Testimate Guide

Emitting results

You’ve learned how to do a statistical test, but that doesn’t necessarily help you understand what the test means, or how the many numbers in the testimate display behave.

That’s where the very bottom part of testimate comes in.

Let’s look at the confidence interval we get when we look at the mean of pulse in our data. The live demo below shows a test of mean pulse with a hypothesized value of 70. We’re going to focus on the confidence interval, which covers the range [70.35, 72.36].

  • Down at the bottom of testimate, press the emit these results button.

A new table appears, called tests and estimates. It contains most of the numbers that appear in the display. In particular, way over on the right, you can find the confidence level (95%) and the minimum and maximum of the CI. (If you like, use choosy to hide the other attributes so that these are easier to get to!)

The table lets us remember our results so we can compare if we change how we configure the test. We’re going to change the confidence level and see what that does to the CI.

  • In the blue “configuration” strip, change the confidence level to 96%. The CI changes.
  • Press emit these results again. You get a new case in the new tests and estimates table.
  • These are now data in a CODAP table! Make a graph with conf on the horizontal axis and CImin on the vertical.
  • Add additional data with confidence levels ranging from, oh, say 75% to 99%. The graph updates. See if you can understand why it goes the direction it does.
  • Now drag CImax over the graph and drop it on the plus-sign above the vertical axis (so you’re plotting both CImin and CImax on the same axis). You will see the confidence-interval “trumpet” that shows how the CI expands as you increase the confidence level.
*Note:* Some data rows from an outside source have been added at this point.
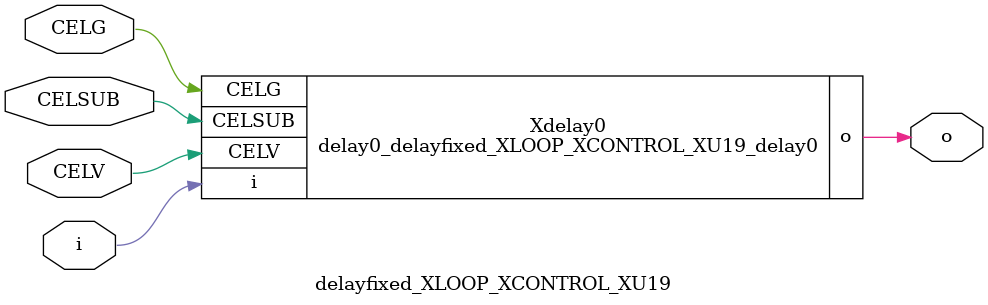
<source format=v>

module delay0_delayfixed_XLOOP_XCONTROL_XU19_delay0 (i, CELV, o,
CELG,CELSUB);
input CELV;
input i;
output o;
input CELSUB;
input CELG;
endmodule


//Celera Confidential Do Not Copy delayfixed_XLOOP_XCONTROL_XU19
//Celera Confidential Symbol Generator
//TYPE:fixed Egde:rise
module delayfixed_XLOOP_XCONTROL_XU19 (CELV,i,o,
CELG,CELSUB);
input CELV;
input i;
output o;
input CELG;
input CELSUB;

//Celera Confidential Do Not Copy delay0_delayfixed_XLOOP_XCONTROL_XU19_delay0
delay0_delayfixed_XLOOP_XCONTROL_XU19_delay0 Xdelay0(
.CELV (CELV),
.i (i),
.o (o),
.CELG (CELG),
.CELSUB (CELSUB)
);
//,diesize,delay0_delayfixed_XLOOP_XCONTROL_XU19_delay0
//Celera Confidential Do Not Copy Module End
//Celera Schematic Generator
endmodule

</source>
This kind of activity opens up many interesting possibilities. We can create data out of statistical calculations, and use that data to explore how the tests and estimates behave. Here are a couple of examples:

Automating the peocess: Making the null true

In a fresh CODAP document, we made a table of 30 values of X using the formula randomNormal(). That is, we sampled from a standard normal distribution, which of course has a zero mean. Then we did a t-test to see if the mean was different from zero.

Since we used a random-number formula, testimate gives us additional controls at the bottom:

So we re-randomized 1000 times, with testimate recording the test results. You try it (first click the rerandomizing radio button):

What do you think the distribution of P-values looked like? We made the graph, used the ruler menu to add a movable value, set it 0.05, and then used the ruler again to show counts:

It’s flat! And of course in this graph we can see that we got 44 type I errors, which is pretty darned close to the 50 we might expect.

Or how about this: below you can see two graphs. On the left, the P-value as a function of the sample means. On the right, the P-value as a function of \(t\). Explain the similarities and differences between these graphs…

You can imagine endless explorations like this one.

Emitting one test per group

One more thing: if your dataset is already grouped, that is, you’ve dragged an attribute to the left in order to look separately at the data from each value of that attribute, testimate will perform the test separately on each group.

Once again we open the data from NHANES.

  • Drag age to the left to make 3 groups: 16, 17, and 18. (We have done this already in the live demo.)
  • Set up for a test (Let’s test pulse ≠ 70)
    • Drag pulse to the left box if it isn’t already there.
    • Enter 70 into the configuration.
  • Click each subgroup at the bottom (as shown at right).
  • Click the emit results from 3 subgroups button.

Now there are three cases in the tests and estimates collection. The key attribute age is at the far right of the table, so you can use it in your graphs.

Notice that, while the P-value for the whole dataset is 0.008, the value for age = 16 is 0.68: 70 is a completely plausible value for the mean of pulse.

And if you plot the CImin and CImax for the three groups, you see this:

You can see how comparing test results from group to group might be useful.

And if you know how to use simmer, you can use it to create grouped data and use that to perform tests on data that you have designed yourself.

For example, you could create random normal data from multiple populations with slightly different means, and then test each mean, seeing how the P-value distribution changes as the underlying population mean changes.